TEXT EXCERPT:

The big bust-up: How new plans for divorce deals will affect familiesby Donna Chisholm
Proposals to change the way income and property are split in divorce cases aim to put children’s interests first. But some fear kids will become pawns in a legal and financial stalemate. Donna Chisholm reports.
Now, however, that looks set to change, with the Law Commission releasing its preferred approach to a revamp of the Property (Relationships) Act 1976. It wants the best interests of children to become a primary consideration in property division, saying that may involve delaying the sale of the family home to allow the primary caregiver – often the mother – to remain there with the children.
For women such as Linda (not her real name), whose 12-year relationship ended a few years ago, leaving her battling to keep her children in the home they’d grown up in, it’s a welcome change – even if it’s too late for her.
Her former partner wanted his money out of the property quickly so he could start anew, and their house was put up for sale two months after they separated.
“There was huge pressure to put it on the market and split the money. The prospect of renting somewhere that would be more expensive than an interest-only mortgage and having to move the kids was just awful, because it comes right off the back of such a brutal change in the make-up of their family.
“My No 1 priority was to hang on to that house and stay in the property market as a single woman, but to have as little disruption to the lives of my children as possible.”

GIVEN MATERIAL:
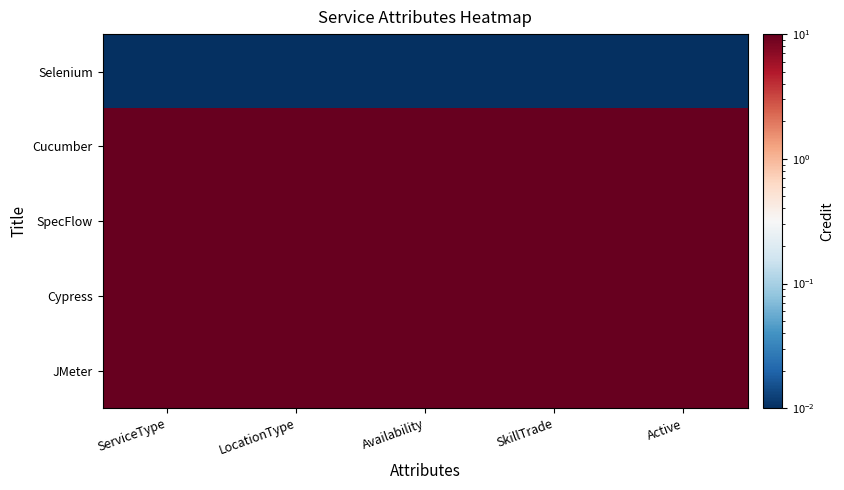

What is the total value across all series at SkillTrade?

40.0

WORK TO COMPLETE:
1. In the article on divorce property plans, how soon after the separation was Linda's house put up for sale?
2. Continue the article on divorce property plans from the point where it ends.

RESPONSES FOR EACH TASK:
1. Two months after they separated.

2.
As it happened, the property didn’t attract a buyer, her partner accepted a lower price and she was able to buy him out, meaning she didn’t have to leave Auckland – which would have created huge logistical barriers to successful co-parenting. “There must be so many people who just say, ‘Well, I have to get out of Dodge now’ – home ownership in Auckland is a two-income thing.”
Another key proposal is to pool and share the parents’ incomes for up to five years after separation, with a Family Income Sharing Arrangement (Fisa) replacing maintenance and economic disparity payouts.
A big u-turn
Some lawyers say the ideas represent a fundamental shift from the clean-break principle and risk children being used as pawns for financial gain in any property settlement. Indeed, the New Zealand Law Society argued against the proposal to place more weight on the interests of children, saying they already received “adequate attention”.
“The clean-break principle is understood and it seemed to work as well as anything can,” says Kirsty Swadling, chair of the society’s family law section. “This is quite a U-turn on clean break.”
Although she says there are many positives in the commission’s review, she’s worried that, if some proposals become law, it will lead to fights over the care of children that wouldn’t otherwise happen.
“It’s fine to have children’s rights, needs and best interests emphasised in property matters, but as soon as some parents see having the children as a ticket to potentially staying in the home, there is the risk there will be the wrong motivations in agreements about the care of children.”
That already happens to an extent, when some parents consider their child support obligations when calculating how many hours a week they should spend looking after their children.
“If you are saying, effectively, that the needs of the children to stay in the family home with an occupation order have primacy, it’s difficult to see how to stop parents looking at children and their care arrangements in the light of the property rules,” Swadling says. “It’s just human nature.”
But Children’s Commissioner Judge Andrew Becroft says the clean-break policy, which was developed by the courts rather than Parliament, is “wholly inappropriate” when children are involved and should be “consigned to history”.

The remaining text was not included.